As contramedidas a serem decididas pelo comitê terão caráter de excepcionalidade e rito mais célere e podem ser aplicadas a países ou blocos de países que interfiram nas escolhas legítimas e soberanas do Brasil, procurando impedir ou obter a cessação, a modificação ou a adoção de ato específico ou de práticas no Brasil, por meio da aplicação ou da ameaça de aplicação unilateral de medidas comerciais, financeiras ou de investimentos; violem ou sejam inconsistentes com as disposições de acordos comerciais ou, de outra forma, neguem, anulem ou prejudiquem benefícios ao Brasil sob qualquer acordo comercial; e/ou configurem medidas unilaterais com base em requisitos ambientais que sejam mais onerosos do que os parâmetros, as normas e os padrões de proteção ambiental adotados pelo Brasil.

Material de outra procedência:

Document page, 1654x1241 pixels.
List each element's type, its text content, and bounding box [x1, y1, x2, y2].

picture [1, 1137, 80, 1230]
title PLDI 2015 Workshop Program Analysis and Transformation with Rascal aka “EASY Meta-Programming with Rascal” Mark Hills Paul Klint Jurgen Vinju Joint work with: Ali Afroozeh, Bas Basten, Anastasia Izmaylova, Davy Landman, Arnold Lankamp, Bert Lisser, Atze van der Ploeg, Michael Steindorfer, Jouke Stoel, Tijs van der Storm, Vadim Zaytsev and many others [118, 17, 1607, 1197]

A Lei de Reciprocidade Comercial é uma resposta à escalada da guerra comercial desencadeada por Trump contra diversos países. No caso do Brasil, a tarifa inicialmente imposta pelos EUA foi de 10% sobre todos os produtos exportados para o mercado norte-americano. A exceção nessa margem de tarifas são o aço e o alumínio, cuja sobretaxa imposta pelos norte-americanos está em 25%, afetando de forma significativa empresas brasileiras, que constituem os terceiros maiores exportadores desses metais para os norte-americanos.
A Lei da Reciprocidade Comercial estabelece critérios para respostas a ações, políticas ou práticas unilaterais de país ou bloco econômico que “impactem negativamente a competitividade internacional brasileira”.
A norma valerá para países ou blocos que “interfiram nas escolhas legítimas e soberanas do Brasil”.
No Artigo 3º do texto, por exemplo, fica autorizado o Conselho Estratégico da Câmara de Comércio Exterior (Camex), ligado ao Executivo, a “adotar contramedidas na forma de restrição às importações de bens e serviços”, prevendo ainda medidas de negociação entre as partes antes de qualquer decisão.
Em reunião com setores da indústria e do agronegócio para discutir a taxação de 50% imposta pelos Estados Unidos a produtos brasileiros, o vice-presidente e ministro do Desenvolvimento, Indústria e Comércio, Geraldo Alckmin, afirmou que o governo vai buscar a negociação com tranquilidade, mas sem interferir em outros poderes da República, como sugeriu Trump ao criticar decisões do STF.
Alckmin classificou as medidas norte-americanas como inadequadas e pediu a colaboração dos empresários brasileiros.
“É importante a participação de cada um de vocês, nas suas áreas específicas, para fazermos um trabalho em conjunto. O governo brasileiro está empenhado em resolver essa questão e queremos ouvir as sugestão de cada um de vocês”, destacou o vice-presidente.
O governo também vai conversar com empresas americanas que compram e vendem para o Brasil. Alckmin lembrou que a taxação encarece e prejudica a economia dos dois países, já que existe uma importante relação de reciprocidade econômica em setores como o siderúrgico.
O diálogo com setor privado será a primeira tarefa do recém-criado Comitê Interministerial de Negociação e Contramedidas Econômicas e Comerciais.
Fazem parte deste comitê os ministérios do Desenvolvimento, Indústria e Comércio (MDIC), da Fazenda, das Relações Exteriores e da Casa Civil. Outras pastas foram convidadas para participar das reuniões.
Na segunda-feira, Alckmin reforçou que o Brasil já estava dialogando e aguardava uma resposta dos representantes dos Estados Unidos antes do anúncio das novas tarifas.
“No dia 16 de maio foi encaminhado, até em caráter confidencial, uma proposta para os Estados Unidos, de negociação, que não foi respondida ainda. E até sexta-feira, antes do anúncio, tava tendo reunião no nível técnico”, disse Alckmin, que destacou o empenho do governo para rever a taxação imposta pelo presidente dos EUA.
“A responsabilidade é, todo empenho, em rever essa questão. Primeiro porque ela é totalmente inadequada. O Brasil não tem superávit com os Estados Unidos. Aliás, o contrário. Dos dez produtos que eles mais exportam, oito a tarifa é zero. Então, nós vamos trabalhar junto com a iniciativa privada”.